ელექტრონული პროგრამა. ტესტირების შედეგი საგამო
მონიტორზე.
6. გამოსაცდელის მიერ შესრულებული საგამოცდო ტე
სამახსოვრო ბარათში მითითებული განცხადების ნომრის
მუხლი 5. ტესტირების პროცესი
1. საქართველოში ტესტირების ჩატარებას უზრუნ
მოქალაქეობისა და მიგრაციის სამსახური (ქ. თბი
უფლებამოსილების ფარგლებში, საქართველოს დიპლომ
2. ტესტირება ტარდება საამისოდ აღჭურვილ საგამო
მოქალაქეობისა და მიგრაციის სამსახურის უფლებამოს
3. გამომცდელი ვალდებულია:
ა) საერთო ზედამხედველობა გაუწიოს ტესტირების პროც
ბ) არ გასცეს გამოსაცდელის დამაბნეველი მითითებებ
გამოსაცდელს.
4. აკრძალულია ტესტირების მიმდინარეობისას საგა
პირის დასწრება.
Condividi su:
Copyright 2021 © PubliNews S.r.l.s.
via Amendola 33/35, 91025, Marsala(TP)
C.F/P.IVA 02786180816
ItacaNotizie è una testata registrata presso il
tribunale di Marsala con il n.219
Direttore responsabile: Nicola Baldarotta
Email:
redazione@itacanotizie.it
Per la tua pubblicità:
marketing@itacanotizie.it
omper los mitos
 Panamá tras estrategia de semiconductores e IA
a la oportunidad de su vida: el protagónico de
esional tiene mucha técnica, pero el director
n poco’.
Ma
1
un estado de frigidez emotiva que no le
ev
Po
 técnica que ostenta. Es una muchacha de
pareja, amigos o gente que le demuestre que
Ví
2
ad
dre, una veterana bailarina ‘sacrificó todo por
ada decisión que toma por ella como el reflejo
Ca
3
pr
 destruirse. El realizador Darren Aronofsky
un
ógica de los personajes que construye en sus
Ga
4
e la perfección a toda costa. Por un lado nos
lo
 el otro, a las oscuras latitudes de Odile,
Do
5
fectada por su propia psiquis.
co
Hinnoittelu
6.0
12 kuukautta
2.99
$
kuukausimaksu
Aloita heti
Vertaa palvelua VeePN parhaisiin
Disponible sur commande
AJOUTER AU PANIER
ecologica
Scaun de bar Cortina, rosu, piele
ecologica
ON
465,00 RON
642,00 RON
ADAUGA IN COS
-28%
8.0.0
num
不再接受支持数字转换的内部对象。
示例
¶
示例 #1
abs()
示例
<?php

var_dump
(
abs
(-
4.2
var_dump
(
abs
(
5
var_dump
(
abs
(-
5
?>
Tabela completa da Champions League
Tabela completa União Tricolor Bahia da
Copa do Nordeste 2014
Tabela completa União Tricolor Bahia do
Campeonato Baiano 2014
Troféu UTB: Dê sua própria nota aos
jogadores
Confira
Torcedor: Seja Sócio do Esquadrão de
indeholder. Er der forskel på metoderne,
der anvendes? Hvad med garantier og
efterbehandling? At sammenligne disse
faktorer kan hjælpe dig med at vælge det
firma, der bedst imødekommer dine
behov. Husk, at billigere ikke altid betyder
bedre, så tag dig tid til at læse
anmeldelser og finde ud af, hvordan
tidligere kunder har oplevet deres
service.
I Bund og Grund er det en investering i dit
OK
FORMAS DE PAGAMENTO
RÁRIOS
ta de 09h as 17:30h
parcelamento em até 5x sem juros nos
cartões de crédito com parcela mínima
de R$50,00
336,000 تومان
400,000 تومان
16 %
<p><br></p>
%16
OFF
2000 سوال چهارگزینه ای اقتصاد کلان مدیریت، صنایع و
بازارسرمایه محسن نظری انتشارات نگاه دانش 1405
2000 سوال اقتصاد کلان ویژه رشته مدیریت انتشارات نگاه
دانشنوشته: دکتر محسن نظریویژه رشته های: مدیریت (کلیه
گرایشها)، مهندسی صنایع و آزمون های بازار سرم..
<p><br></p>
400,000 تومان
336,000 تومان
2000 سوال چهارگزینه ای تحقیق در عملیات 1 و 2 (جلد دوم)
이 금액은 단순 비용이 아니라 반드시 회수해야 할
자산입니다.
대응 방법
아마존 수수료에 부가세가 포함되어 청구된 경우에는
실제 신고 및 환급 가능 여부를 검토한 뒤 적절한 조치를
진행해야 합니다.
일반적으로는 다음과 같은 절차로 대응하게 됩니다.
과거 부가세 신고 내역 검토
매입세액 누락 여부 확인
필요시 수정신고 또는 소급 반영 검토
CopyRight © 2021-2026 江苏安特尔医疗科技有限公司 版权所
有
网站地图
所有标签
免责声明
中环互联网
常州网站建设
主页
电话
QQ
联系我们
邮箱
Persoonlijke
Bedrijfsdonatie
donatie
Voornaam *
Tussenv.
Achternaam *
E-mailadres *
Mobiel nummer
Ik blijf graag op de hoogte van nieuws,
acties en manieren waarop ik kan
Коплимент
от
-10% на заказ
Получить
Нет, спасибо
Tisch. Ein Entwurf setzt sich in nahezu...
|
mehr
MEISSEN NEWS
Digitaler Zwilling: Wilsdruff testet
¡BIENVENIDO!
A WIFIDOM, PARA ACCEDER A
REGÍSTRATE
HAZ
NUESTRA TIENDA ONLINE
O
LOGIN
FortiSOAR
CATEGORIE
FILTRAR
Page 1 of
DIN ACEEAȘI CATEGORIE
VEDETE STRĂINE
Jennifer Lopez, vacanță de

TASK OBJECTIVE:
Which of the lines above mention the word "چهارگزینه"? Pull those lines out.

WORKED SOLUTION:
2000 سوال چهارگزینه ای اقتصاد کلان مدیریت، صنایع و
2000 سوال چهارگزینه ای تحقیق در عملیات 1 و 2 (جلد دوم)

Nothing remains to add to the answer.